August marks not only back-to-school time but also college campus kickoff. This time of year invokes many emotions in me as I gear up for empty nest, the second year. From the bittersweet pang in my heart that is swirled with excitement, to readjusting to two living at home, my feelings are all over the place. And I know this is all part of the new norm with the comings and goings of parenting adult kids.
Summer gave us some time to reconnect as a family, while allowing our sons some much needed downtime and brother time. Much of the break was filled with part-time jobs, dental, doctor, and eye appointments along with car maintenance/repair. And the next thing you know, the kids are loading up their cars and taking off again.
I guess empty nest wouldn’t be so bad if it didn’t coincide with perimenopause and turning 50 (soon). My hormonal imbalance holds my emotions hostage making me mourn for my youth, mourn for the days of motherhood, mourn for the hectic schedule of raising a family. One moment you are fine; the next, you find yourself blubbering over an item at the grocery store, not even sure why this internal battle of heartache is being fought.
Small streaks of sadness spread over me as I watch with envy a young mother pushing a stroller, talking on her cell phone, not breaking a stride, sweat, nor breath, as she breezes past me. Those early days of being a young mother may be behind me but the memories of raising rough and tumble boys into young men are close in my heart and just waiting to spill out when conversation allows or when someone asks for parenting advice.

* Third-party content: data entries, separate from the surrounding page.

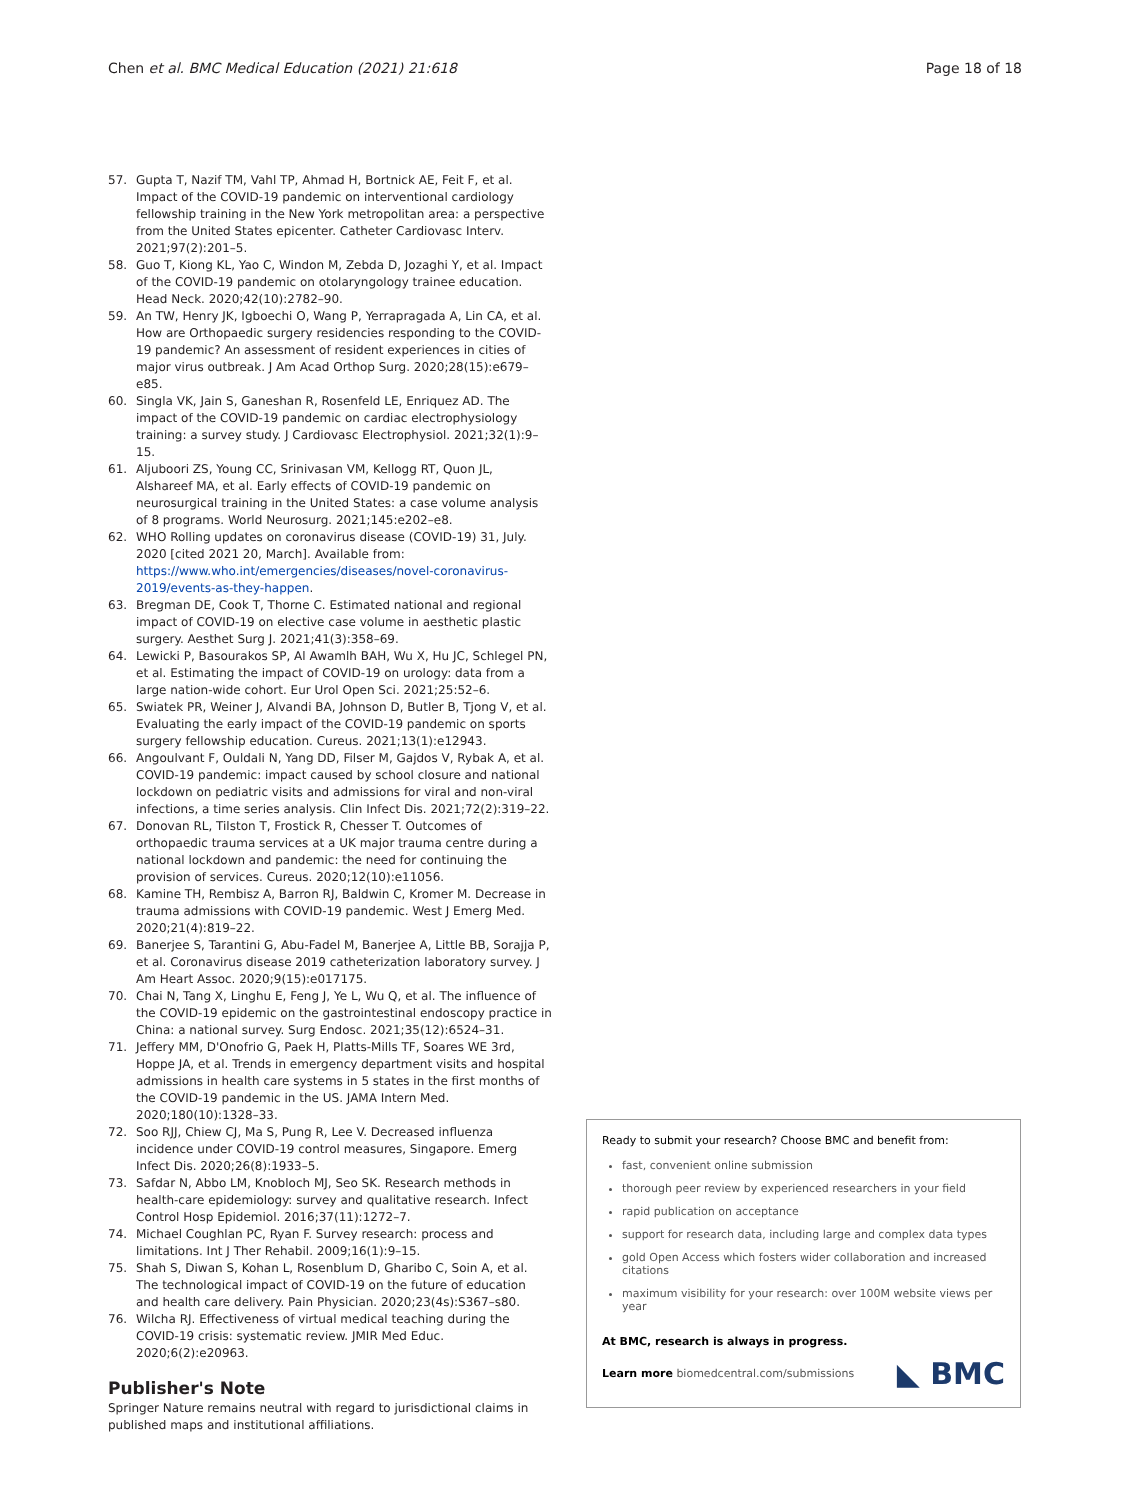Chen et al. BMC Medical Education (2021) 21:618
Page 18 of 18
57. Gupta T, Nazif TM, Vahl TP, Ahmad H, Bortnick AE, Feit F, et al. Impact of the COVID-19 pandemic on interventional cardiology fellowship training in the New York metropolitan area: a perspective from the United States epicenter. Catheter Cardiovasc Interv. 2021;97(2):201–5.
58. Guo T, Kiong KL, Yao C, Windon M, Zebda D, Jozaghi Y, et al. Impact of the COVID-19 pandemic on otolaryngology trainee education. Head Neck. 2020;42(10):2782–90.
59. An TW, Henry JK, Igboechi O, Wang P, Yerrapragada A, Lin CA, et al. How are Orthopaedic surgery residencies responding to the COVID-19 pandemic? An assessment of resident experiences in cities of major virus outbreak. J Am Acad Orthop Surg. 2020;28(15):e679–e85.
60. Singla VK, Jain S, Ganeshan R, Rosenfeld LE, Enriquez AD. The impact of the COVID-19 pandemic on cardiac electrophysiology training: a survey study. J Cardiovasc Electrophysiol. 2021;32(1):9–15.
61. Aljuboori ZS, Young CC, Srinivasan VM, Kellogg RT, Quon JL, Alshareef MA, et al. Early effects of COVID-19 pandemic on neurosurgical training in the United States: a case volume analysis of 8 programs. World Neurosurg. 2021;145:e202–e8.
62. WHO Rolling updates on coronavirus disease (COVID-19) 31, July. 2020 [cited 2021 20, March]. Available from: https://www.who.int/emergencies/diseases/novel-coronavirus-2019/events-as-they-happen.
63. Bregman DE, Cook T, Thorne C. Estimated national and regional impact of COVID-19 on elective case volume in aesthetic plastic surgery. Aesthet Surg J. 2021;41(3):358–69.
64. Lewicki P, Basourakos SP, Al Awamlh BAH, Wu X, Hu JC, Schlegel PN, et al. Estimating the impact of COVID-19 on urology: data from a large nation-wide cohort. Eur Urol Open Sci. 2021;25:52–6.
65. Swiatek PR, Weiner J, Alvandi BA, Johnson D, Butler B, Tjong V, et al. Evaluating the early impact of the COVID-19 pandemic on sports surgery fellowship education. Cureus. 2021;13(1):e12943.
66. Angoulvant F, Ouldali N, Yang DD, Filser M, Gajdos V, Rybak A, et al. COVID-19 pandemic: impact caused by school closure and national lockdown on pediatric visits and admissions for viral and non-viral infections, a time series analysis. Clin Infect Dis. 2021;72(2):319–22.
67. Donovan RL, Tilston T, Frostick R, Chesser T. Outcomes of orthopaedic trauma services at a UK major trauma centre during a national lockdown and pandemic: the need for continuing the provision of services. Cureus. 2020;12(10):e11056.
68. Kamine TH, Rembisz A, Barron RJ, Baldwin C, Kromer M. Decrease in trauma admissions with COVID-19 pandemic. West J Emerg Med. 2020;21(4):819–22.
69. Banerjee S, Tarantini G, Abu-Fadel M, Banerjee A, Little BB, Sorajja P, et al. Coronavirus disease 2019 catheterization laboratory survey. J Am Heart Assoc. 2020;9(15):e017175.
70. Chai N, Tang X, Linghu E, Feng J, Ye L, Wu Q, et al. The influence of the COVID-19 epidemic on the gastrointestinal endoscopy practice in China: a national survey. Surg Endosc. 2021;35(12):6524–31.
71. Jeffery MM, D'Onofrio G, Paek H, Platts-Mills TF, Soares WE 3rd, Hoppe JA, et al. Trends in emergency department visits and hospital admissions in health care systems in 5 states in the first months of the COVID-19 pandemic in the US. JAMA Intern Med. 2020;180(10):1328–33.
72. Soo RJJ, Chiew CJ, Ma S, Pung R, Lee V. Decreased influenza incidence under COVID-19 control measures, Singapore. Emerg Infect Dis. 2020;26(8):1933–5.
73. Safdar N, Abbo LM, Knobloch MJ, Seo SK. Research methods in health-care epidemiology: survey and qualitative research. Infect Control Hosp Epidemiol. 2016;37(11):1272–7.
74. Michael Coughlan PC, Ryan F. Survey research: process and limitations. Int J Ther Rehabil. 2009;16(1):9–15.
75. Shah S, Diwan S, Kohan L, Rosenblum D, Gharibo C, Soin A, et al. The technological impact of COVID-19 on the future of education and health care delivery. Pain Physician. 2020;23(4s):S367–s80.
76. Wilcha RJ. Effectiveness of virtual medical teaching during the COVID-19 crisis: systematic review. JMIR Med Educ. 2020;6(2):e20963.
Publisher's Note
Springer Nature remains neutral with regard to jurisdictional claims in published maps and institutional affiliations.
Ready to submit your research? Choose BMC and benefit from:
fast, convenient online submission
thorough peer review by experienced researchers in your field
rapid publication on acceptance
support for research data, including large and complex data types
gold Open Access which fosters wider collaboration and increased citations
maximum visibility for your research: over 100M website views per year
At BMC, research is always in progress.
Learn more biomedcentral.com/submissions ◣ BMC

The emotional roller coaster of a middle-aged mother is real. From the highs of being a mom to the lows of letting go and rediscovering who you are in between, seems to happen in no time flat. One second you are waving goodbye to your child on the first day of school; the next you are wondering where the time has gone, as your young adult ventures off into the world.
Re-enter the empty nest blues. For me, year two is becoming that all too familiar cycle of tears, acceptance, and finally adjustment. Back to a cleaner house, less cooking, cheaper utility bills, and more “me” time. But only temporarily for this too shall pass, or at least until their next visit!